■ Your goal ■
Looking at the data below, how many lines include the word "LIST"? Respond with the number only.

■ Records supplied ■
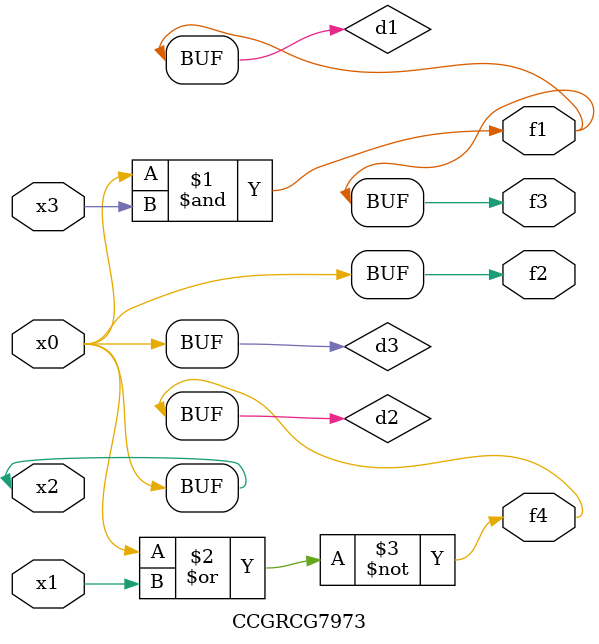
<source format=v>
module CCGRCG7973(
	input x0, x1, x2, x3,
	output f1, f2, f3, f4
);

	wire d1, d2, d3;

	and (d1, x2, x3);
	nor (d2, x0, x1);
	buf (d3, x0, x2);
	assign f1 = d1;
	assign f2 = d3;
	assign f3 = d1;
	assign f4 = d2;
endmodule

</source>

--

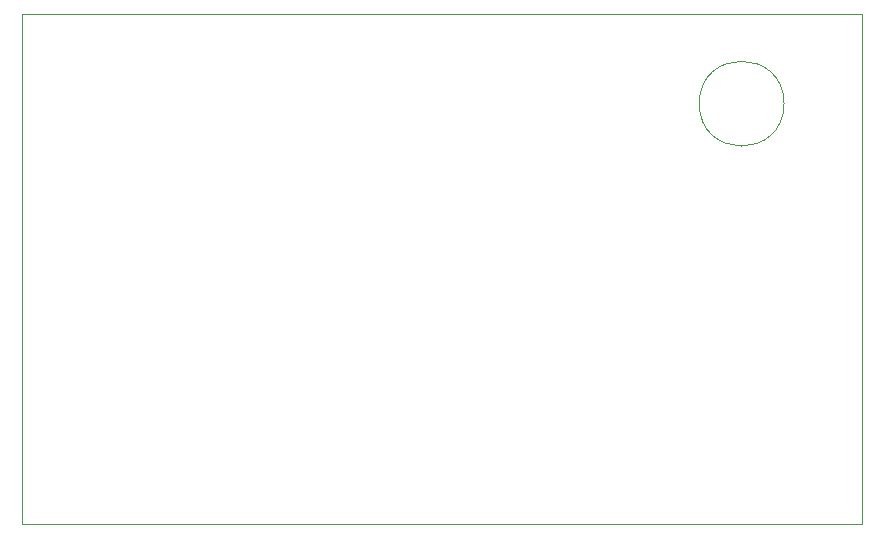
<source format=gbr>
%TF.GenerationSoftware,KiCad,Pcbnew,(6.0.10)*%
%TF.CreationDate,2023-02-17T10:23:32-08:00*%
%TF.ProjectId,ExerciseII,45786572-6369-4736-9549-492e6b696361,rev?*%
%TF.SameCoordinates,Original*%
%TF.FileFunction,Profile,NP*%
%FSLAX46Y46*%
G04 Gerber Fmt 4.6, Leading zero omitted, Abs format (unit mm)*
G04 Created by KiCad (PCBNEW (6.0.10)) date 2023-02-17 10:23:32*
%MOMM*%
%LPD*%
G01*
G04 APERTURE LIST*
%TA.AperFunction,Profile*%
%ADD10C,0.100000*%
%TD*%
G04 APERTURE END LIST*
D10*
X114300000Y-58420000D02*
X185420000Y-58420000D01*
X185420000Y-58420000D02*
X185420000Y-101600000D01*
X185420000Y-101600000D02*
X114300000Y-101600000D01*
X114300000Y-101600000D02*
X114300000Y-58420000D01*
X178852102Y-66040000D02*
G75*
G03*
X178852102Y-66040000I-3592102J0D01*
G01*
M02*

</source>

==

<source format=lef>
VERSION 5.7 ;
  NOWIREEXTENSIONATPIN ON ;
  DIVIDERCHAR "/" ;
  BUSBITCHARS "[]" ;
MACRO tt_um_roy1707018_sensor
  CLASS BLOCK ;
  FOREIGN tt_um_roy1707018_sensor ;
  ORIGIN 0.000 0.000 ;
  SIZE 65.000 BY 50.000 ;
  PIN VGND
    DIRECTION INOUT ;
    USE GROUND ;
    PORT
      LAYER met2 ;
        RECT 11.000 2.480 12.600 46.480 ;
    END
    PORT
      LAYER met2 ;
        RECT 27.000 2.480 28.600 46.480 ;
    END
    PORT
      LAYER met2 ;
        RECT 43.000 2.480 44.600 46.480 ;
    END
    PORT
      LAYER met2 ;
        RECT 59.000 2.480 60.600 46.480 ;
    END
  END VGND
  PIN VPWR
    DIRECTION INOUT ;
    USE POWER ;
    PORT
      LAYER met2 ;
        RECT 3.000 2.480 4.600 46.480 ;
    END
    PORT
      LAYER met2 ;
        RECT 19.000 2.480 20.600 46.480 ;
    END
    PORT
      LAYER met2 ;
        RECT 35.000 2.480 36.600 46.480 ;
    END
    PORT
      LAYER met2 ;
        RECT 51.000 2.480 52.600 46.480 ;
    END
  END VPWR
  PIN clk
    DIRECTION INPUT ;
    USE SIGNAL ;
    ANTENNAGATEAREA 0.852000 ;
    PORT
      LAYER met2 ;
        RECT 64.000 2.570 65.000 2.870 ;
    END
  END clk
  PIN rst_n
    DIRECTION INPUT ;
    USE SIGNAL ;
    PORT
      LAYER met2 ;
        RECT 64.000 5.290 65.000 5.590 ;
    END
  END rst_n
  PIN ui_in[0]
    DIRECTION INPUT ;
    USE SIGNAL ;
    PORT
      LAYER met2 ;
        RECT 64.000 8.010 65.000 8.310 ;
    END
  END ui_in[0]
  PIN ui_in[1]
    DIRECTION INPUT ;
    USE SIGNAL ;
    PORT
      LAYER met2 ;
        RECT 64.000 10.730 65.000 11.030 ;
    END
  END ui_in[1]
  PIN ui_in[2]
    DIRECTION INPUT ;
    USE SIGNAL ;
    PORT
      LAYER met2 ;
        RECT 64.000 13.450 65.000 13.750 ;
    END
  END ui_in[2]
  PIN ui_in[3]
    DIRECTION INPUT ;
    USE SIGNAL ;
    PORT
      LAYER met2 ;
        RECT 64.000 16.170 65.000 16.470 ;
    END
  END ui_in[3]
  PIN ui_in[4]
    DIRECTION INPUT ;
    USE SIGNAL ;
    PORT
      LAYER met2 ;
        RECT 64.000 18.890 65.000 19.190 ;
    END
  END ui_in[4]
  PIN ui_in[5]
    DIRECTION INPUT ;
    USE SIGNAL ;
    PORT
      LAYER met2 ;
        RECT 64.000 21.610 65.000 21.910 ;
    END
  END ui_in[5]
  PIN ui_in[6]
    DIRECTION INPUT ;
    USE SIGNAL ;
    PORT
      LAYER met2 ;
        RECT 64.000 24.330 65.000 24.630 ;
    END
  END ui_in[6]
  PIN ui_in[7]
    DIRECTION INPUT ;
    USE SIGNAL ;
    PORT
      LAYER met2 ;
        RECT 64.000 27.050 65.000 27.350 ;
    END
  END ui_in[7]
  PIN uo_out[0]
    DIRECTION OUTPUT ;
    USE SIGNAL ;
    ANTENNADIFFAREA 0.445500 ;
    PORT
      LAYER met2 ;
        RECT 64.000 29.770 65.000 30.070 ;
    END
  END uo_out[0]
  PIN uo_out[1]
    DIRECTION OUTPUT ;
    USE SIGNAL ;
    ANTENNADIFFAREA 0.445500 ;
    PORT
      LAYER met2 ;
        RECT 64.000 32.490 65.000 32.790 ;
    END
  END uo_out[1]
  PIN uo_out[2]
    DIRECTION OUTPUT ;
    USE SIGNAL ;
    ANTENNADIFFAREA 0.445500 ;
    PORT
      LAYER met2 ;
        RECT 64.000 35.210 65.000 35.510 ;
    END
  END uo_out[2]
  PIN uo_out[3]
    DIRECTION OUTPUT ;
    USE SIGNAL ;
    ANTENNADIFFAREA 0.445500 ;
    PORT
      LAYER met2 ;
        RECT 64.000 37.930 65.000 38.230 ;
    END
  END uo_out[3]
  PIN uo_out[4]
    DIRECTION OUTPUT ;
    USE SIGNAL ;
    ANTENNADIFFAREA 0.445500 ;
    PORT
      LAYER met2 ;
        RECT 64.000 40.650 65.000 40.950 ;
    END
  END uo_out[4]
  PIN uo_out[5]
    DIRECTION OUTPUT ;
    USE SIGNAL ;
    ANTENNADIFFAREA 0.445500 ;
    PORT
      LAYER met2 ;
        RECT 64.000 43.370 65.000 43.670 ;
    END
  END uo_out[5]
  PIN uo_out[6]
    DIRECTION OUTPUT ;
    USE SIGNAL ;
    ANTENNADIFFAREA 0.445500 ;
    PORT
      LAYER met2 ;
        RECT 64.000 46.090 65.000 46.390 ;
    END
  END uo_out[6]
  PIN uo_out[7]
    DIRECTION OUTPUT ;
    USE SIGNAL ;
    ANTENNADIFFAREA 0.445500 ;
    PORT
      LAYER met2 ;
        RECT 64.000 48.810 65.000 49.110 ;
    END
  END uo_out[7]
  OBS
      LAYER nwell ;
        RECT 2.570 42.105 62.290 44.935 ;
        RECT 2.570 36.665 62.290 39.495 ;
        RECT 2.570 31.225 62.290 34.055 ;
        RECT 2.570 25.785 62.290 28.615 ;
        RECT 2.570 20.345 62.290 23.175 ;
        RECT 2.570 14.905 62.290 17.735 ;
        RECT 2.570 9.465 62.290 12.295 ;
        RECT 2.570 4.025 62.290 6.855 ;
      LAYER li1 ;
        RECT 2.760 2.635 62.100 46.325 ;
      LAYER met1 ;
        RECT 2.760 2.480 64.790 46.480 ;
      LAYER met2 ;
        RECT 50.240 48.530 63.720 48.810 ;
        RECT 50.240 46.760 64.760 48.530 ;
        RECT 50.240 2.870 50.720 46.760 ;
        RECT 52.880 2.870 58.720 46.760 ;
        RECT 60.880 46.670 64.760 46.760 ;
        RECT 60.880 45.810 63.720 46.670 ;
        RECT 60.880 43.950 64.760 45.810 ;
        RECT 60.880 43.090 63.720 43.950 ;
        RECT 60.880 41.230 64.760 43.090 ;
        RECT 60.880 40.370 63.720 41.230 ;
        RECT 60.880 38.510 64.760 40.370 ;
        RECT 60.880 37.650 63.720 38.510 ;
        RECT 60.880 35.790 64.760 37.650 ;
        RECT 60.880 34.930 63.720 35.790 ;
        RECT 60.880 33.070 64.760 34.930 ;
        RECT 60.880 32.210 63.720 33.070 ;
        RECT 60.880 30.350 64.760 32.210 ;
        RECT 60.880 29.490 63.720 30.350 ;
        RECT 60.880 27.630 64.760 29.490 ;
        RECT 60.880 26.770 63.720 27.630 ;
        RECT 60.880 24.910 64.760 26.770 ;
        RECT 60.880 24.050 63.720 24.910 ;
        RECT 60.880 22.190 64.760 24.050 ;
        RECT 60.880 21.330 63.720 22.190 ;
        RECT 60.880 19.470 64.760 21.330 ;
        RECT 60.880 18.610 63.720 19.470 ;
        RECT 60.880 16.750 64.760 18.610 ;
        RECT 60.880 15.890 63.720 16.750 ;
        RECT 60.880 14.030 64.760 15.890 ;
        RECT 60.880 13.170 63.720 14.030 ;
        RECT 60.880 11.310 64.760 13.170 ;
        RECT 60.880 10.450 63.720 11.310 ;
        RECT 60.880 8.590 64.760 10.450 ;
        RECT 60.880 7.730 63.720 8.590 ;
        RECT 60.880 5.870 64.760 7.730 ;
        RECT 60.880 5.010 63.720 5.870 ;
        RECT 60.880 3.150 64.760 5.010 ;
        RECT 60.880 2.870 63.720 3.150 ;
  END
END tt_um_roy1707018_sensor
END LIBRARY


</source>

■ Finished exercise ■
2